Dataset records
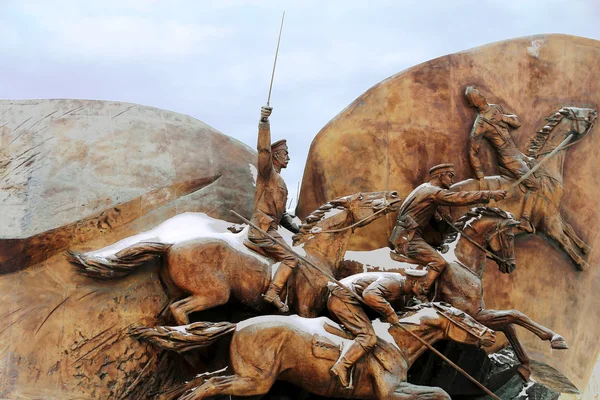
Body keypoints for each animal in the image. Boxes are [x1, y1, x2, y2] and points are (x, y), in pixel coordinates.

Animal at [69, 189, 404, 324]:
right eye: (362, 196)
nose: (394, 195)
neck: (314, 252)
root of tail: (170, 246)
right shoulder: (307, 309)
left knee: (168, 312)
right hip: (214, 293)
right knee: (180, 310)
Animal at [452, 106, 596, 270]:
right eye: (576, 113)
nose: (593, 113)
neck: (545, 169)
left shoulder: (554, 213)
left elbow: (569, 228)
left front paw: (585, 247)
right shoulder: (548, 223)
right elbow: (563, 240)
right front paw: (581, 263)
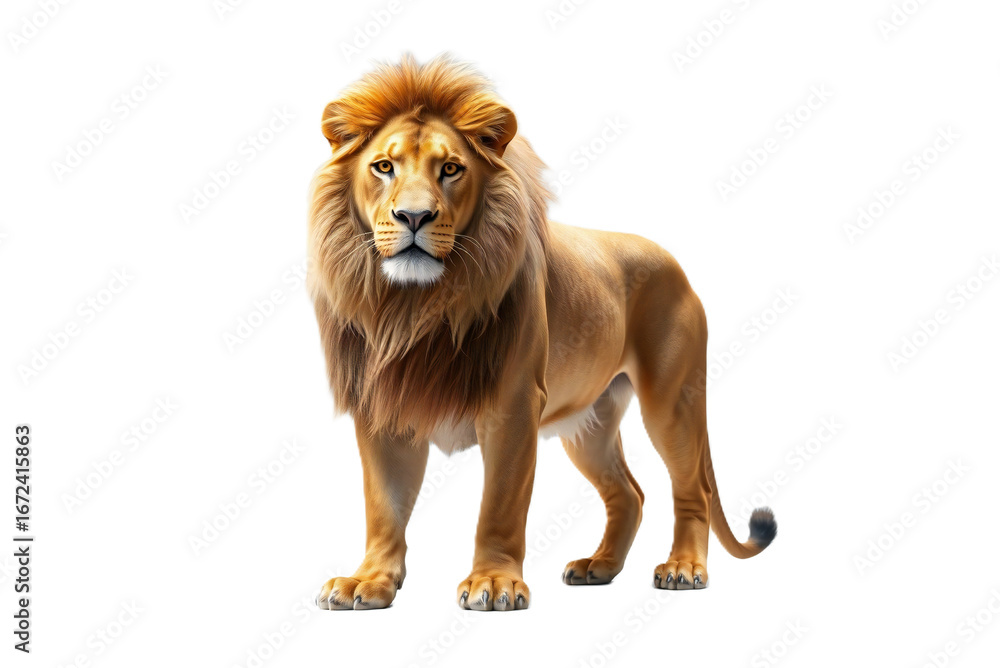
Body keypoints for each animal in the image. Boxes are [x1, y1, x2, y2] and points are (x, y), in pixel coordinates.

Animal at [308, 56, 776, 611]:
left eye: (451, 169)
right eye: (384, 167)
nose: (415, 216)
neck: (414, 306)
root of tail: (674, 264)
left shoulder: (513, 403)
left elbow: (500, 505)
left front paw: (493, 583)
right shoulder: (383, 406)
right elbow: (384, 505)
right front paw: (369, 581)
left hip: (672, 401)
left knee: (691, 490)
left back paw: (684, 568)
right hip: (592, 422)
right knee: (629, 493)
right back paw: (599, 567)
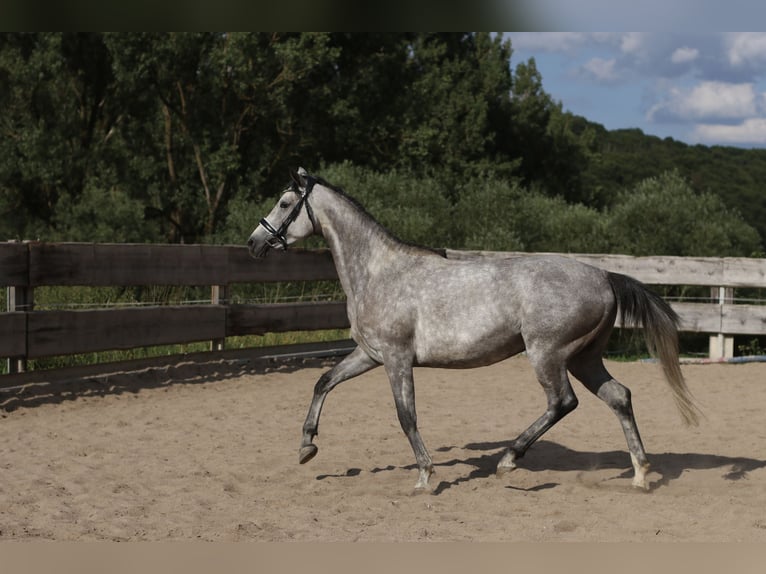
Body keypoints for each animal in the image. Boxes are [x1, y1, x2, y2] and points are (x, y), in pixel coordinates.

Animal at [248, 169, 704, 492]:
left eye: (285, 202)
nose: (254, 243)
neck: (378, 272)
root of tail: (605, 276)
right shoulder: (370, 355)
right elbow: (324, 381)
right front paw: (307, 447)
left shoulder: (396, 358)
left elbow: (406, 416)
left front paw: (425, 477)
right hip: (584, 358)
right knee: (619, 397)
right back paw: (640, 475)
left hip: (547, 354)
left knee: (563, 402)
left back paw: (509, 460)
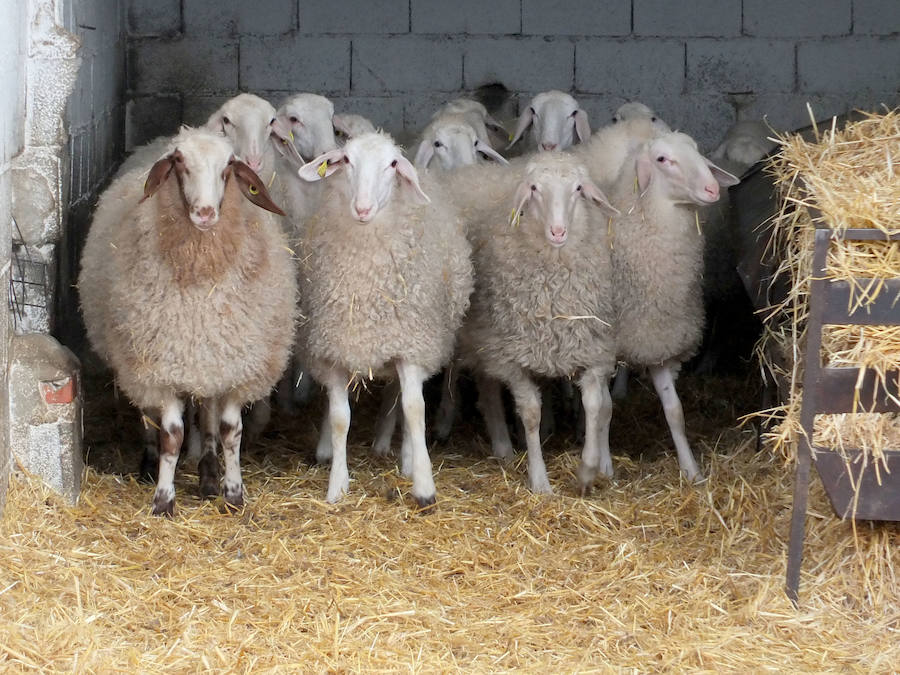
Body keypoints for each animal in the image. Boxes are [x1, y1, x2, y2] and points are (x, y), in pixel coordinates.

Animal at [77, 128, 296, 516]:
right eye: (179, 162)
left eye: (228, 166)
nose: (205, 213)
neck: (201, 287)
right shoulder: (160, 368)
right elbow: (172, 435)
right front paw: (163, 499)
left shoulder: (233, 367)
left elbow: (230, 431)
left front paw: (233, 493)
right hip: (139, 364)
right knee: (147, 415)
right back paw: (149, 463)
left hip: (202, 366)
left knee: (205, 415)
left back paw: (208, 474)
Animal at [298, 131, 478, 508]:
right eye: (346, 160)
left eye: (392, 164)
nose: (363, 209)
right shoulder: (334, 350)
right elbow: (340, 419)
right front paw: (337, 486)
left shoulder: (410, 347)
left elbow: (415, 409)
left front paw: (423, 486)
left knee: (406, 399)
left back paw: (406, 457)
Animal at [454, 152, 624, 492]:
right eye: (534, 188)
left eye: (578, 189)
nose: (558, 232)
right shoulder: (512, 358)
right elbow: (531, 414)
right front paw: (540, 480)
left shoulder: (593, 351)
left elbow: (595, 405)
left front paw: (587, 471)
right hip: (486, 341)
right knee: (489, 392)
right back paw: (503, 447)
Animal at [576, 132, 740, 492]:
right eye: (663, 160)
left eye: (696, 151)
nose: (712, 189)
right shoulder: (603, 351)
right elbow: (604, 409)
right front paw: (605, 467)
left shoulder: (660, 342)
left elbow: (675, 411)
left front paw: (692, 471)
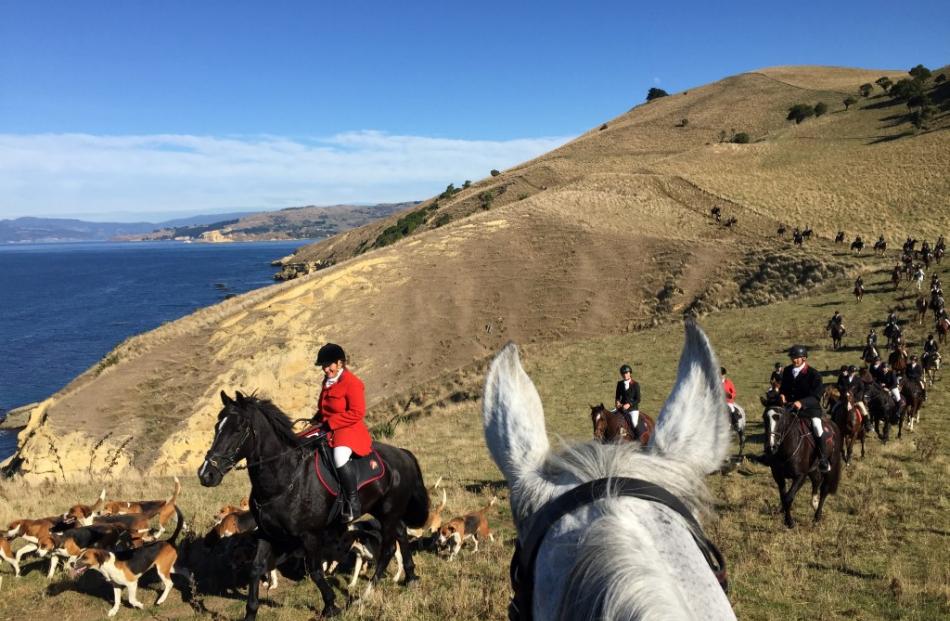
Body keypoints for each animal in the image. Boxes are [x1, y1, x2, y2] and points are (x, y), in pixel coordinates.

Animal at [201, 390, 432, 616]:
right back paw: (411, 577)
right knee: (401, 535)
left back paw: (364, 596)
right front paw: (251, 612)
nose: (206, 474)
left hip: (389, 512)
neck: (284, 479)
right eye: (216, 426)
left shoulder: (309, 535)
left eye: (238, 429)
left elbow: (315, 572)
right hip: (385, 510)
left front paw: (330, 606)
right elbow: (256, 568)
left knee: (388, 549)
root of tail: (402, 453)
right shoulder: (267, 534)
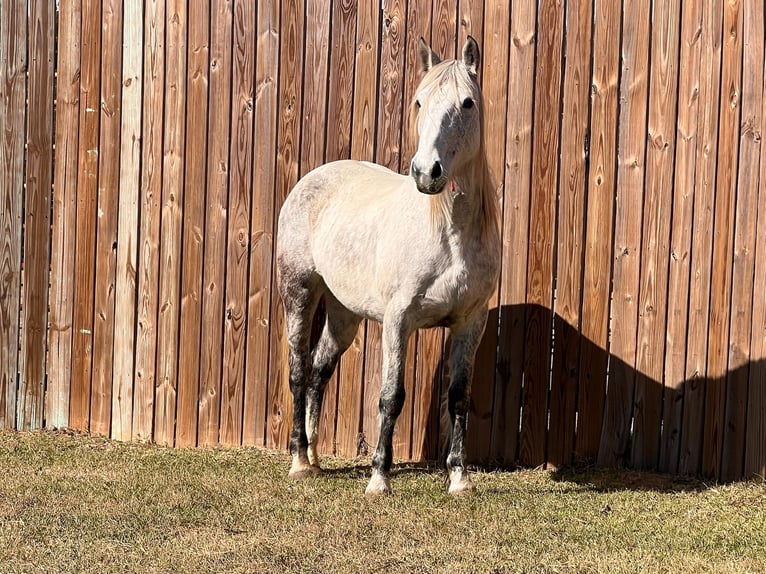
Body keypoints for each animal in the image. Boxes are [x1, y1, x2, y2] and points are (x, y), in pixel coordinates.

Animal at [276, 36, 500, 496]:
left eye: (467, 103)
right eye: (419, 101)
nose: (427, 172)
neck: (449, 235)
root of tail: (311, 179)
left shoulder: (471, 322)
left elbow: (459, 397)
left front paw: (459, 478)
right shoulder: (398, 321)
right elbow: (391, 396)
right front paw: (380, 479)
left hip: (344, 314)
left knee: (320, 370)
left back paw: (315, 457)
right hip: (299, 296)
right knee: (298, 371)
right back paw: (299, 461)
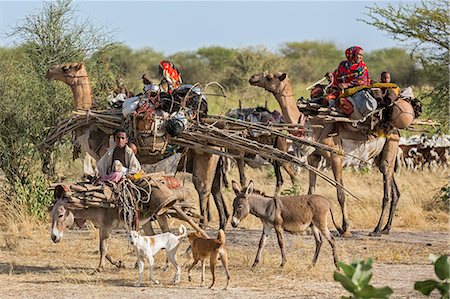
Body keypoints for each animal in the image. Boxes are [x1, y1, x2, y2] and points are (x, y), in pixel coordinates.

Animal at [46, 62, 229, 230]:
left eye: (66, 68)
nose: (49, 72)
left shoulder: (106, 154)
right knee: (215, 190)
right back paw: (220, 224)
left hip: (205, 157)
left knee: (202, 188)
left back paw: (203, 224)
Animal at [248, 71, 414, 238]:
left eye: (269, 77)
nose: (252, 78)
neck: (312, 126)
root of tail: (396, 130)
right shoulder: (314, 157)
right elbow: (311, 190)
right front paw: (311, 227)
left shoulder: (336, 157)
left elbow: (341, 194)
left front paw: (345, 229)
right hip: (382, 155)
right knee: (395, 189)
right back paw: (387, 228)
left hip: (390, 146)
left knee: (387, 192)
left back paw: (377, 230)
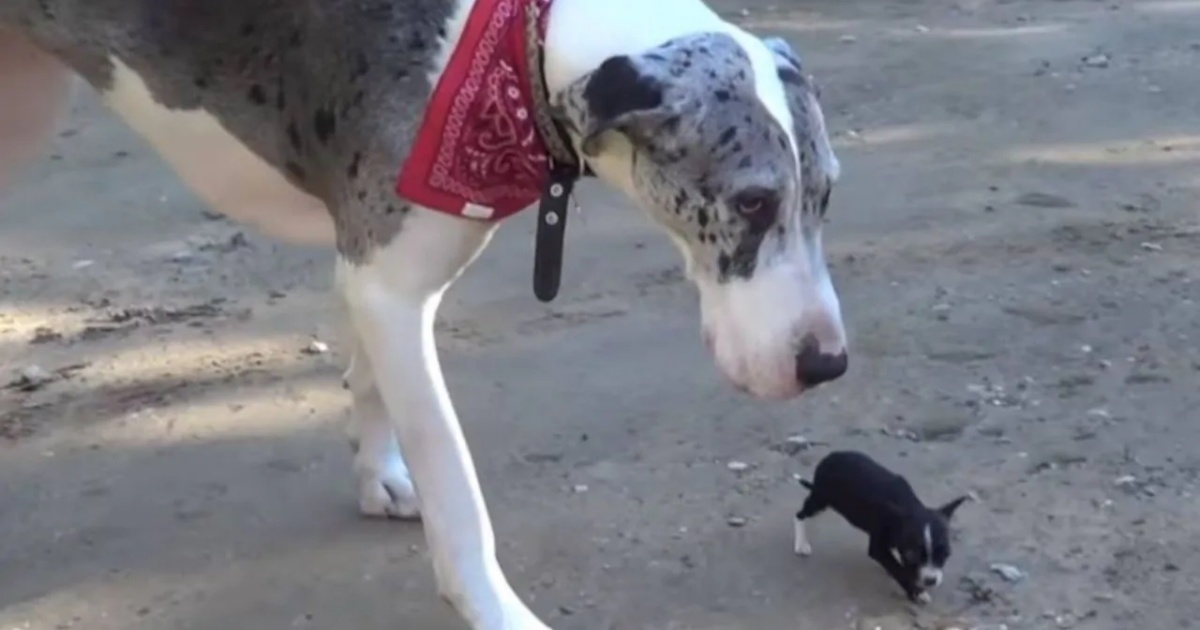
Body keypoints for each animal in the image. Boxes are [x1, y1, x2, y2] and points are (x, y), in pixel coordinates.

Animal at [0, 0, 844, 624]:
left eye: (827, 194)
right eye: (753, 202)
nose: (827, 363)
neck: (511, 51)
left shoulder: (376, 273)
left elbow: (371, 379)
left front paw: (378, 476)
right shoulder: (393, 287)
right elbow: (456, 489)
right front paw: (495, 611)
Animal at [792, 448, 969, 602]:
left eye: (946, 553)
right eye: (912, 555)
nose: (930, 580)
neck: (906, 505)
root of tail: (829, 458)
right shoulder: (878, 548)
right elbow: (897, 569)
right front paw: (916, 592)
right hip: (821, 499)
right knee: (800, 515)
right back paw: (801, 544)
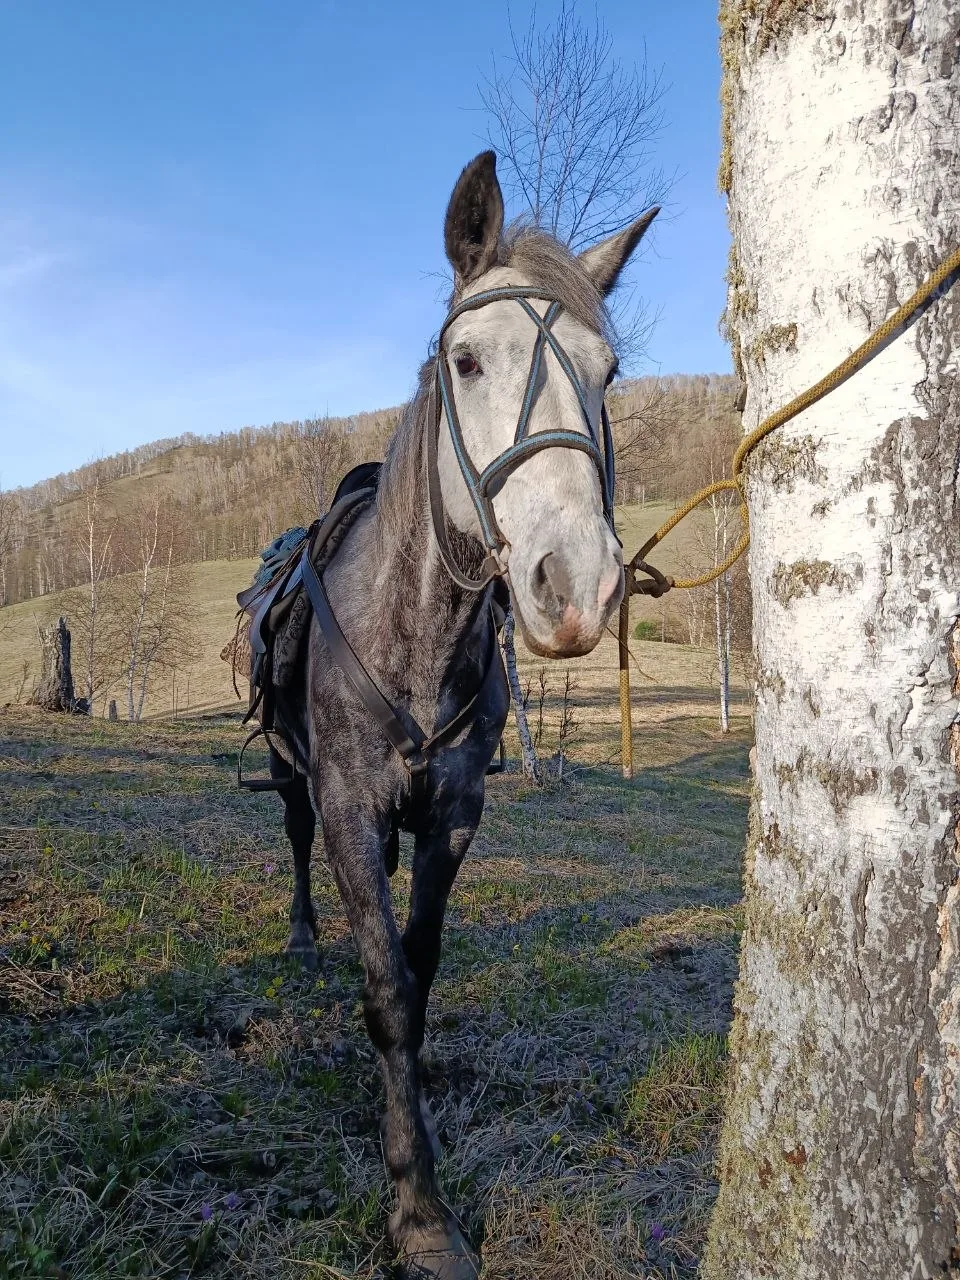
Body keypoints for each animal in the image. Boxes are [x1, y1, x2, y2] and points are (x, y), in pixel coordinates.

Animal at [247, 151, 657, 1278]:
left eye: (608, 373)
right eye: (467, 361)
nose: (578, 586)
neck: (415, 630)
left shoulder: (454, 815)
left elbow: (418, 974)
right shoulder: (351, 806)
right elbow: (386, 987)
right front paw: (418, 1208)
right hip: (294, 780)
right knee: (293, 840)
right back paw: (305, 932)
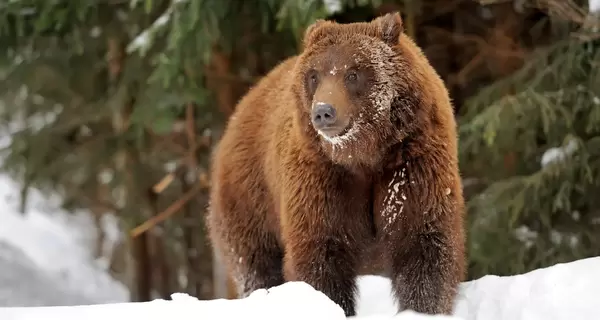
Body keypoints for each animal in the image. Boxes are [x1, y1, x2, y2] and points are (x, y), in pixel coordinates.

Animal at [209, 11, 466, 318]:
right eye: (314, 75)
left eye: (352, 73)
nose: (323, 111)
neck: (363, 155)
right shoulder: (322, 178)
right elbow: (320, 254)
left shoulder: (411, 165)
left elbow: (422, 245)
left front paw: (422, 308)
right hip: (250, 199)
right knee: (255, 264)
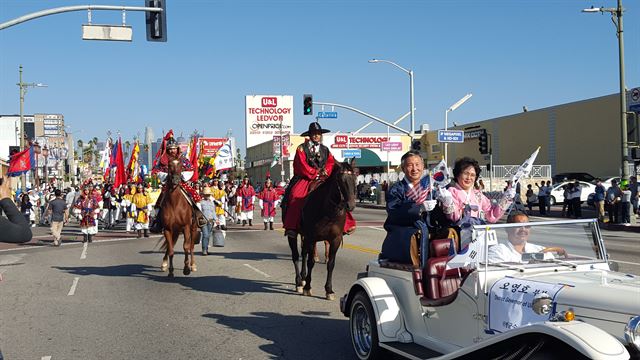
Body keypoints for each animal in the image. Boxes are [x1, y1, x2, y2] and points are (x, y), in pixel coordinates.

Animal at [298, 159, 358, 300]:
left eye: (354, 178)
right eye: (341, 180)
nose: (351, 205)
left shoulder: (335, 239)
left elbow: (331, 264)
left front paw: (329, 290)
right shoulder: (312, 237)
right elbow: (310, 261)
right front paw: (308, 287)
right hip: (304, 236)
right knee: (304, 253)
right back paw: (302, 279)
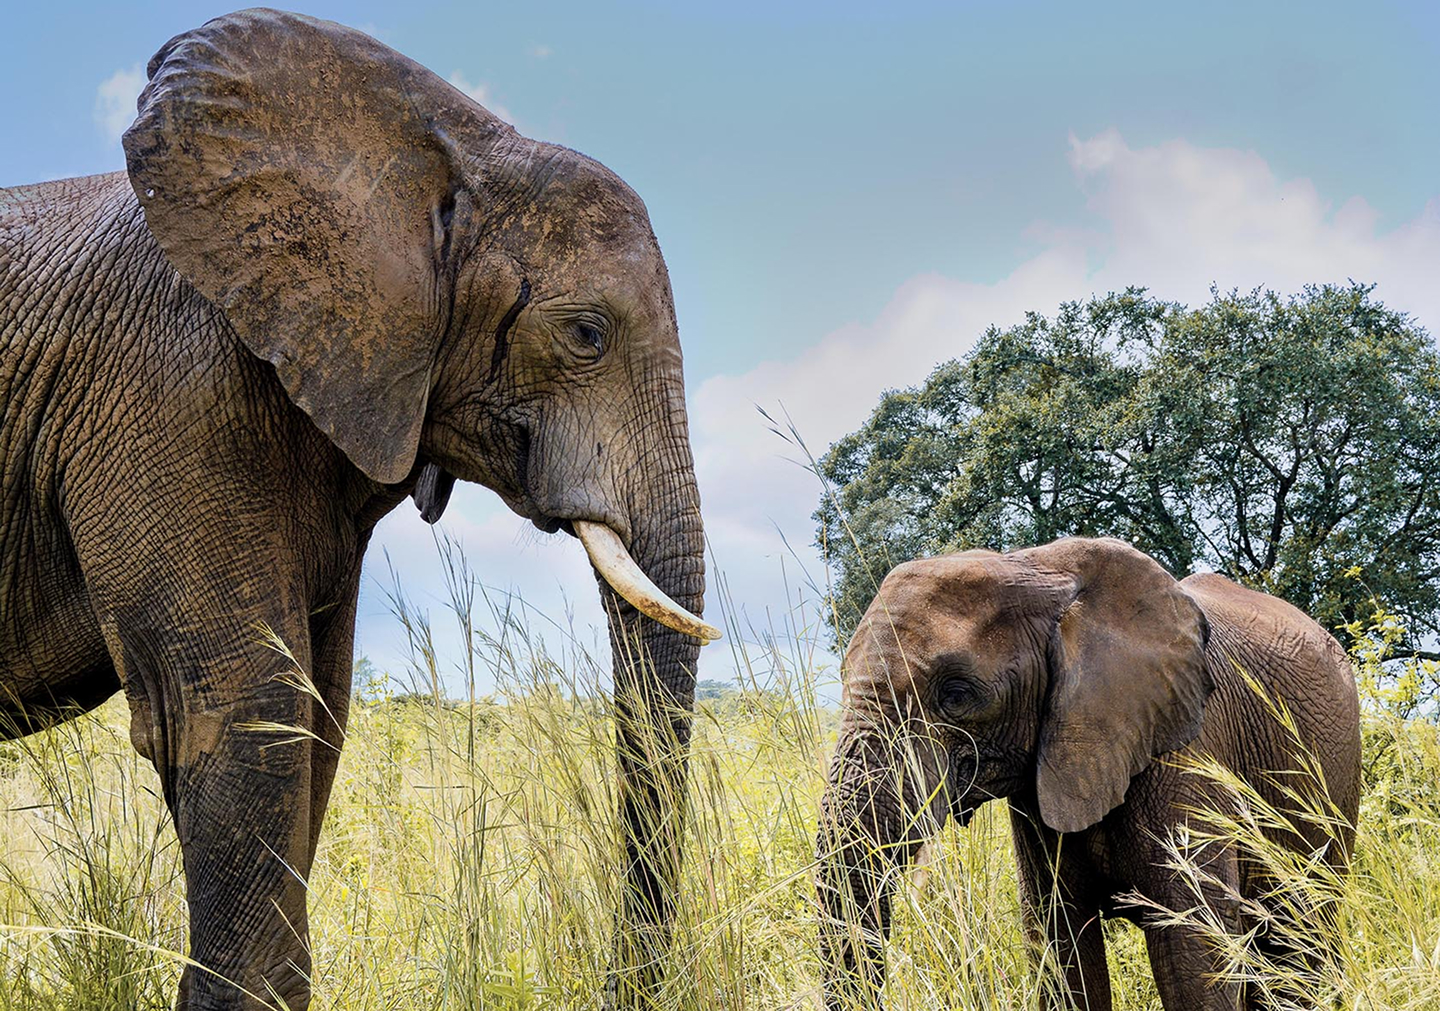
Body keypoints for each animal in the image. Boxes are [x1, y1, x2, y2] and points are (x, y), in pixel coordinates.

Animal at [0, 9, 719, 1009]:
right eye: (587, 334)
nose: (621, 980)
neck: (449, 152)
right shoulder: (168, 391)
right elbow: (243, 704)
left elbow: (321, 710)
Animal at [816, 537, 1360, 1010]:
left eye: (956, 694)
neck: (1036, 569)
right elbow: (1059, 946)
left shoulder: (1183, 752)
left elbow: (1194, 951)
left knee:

Exercise aim: Above are records with pictures. Reproduce exactly only the lines from the line with "left knee: (168, 312)" through the line with "left shoulder: (513, 403)", both ends included, and leave the pictures out.

Output for this task:
left knee: (168, 312)
right hip: (214, 293)
right knee: (180, 310)
Animal at [452, 106, 596, 270]:
right eye: (576, 113)
nose: (593, 113)
neck: (545, 169)
left shoulder: (554, 213)
left elbow: (569, 228)
left front paw: (585, 247)
right shoulder: (548, 223)
right elbow: (563, 240)
right front paw: (581, 263)
Body keypoints for each animal in the image. Boxes are [x1, y1, x2, y2] and points are (x, y), in pixel coordinates.

Animal at [308, 56, 776, 611]:
left eye: (451, 169)
right eye: (384, 167)
nose: (415, 216)
neck: (414, 306)
root of tail: (674, 264)
left shoulder: (513, 403)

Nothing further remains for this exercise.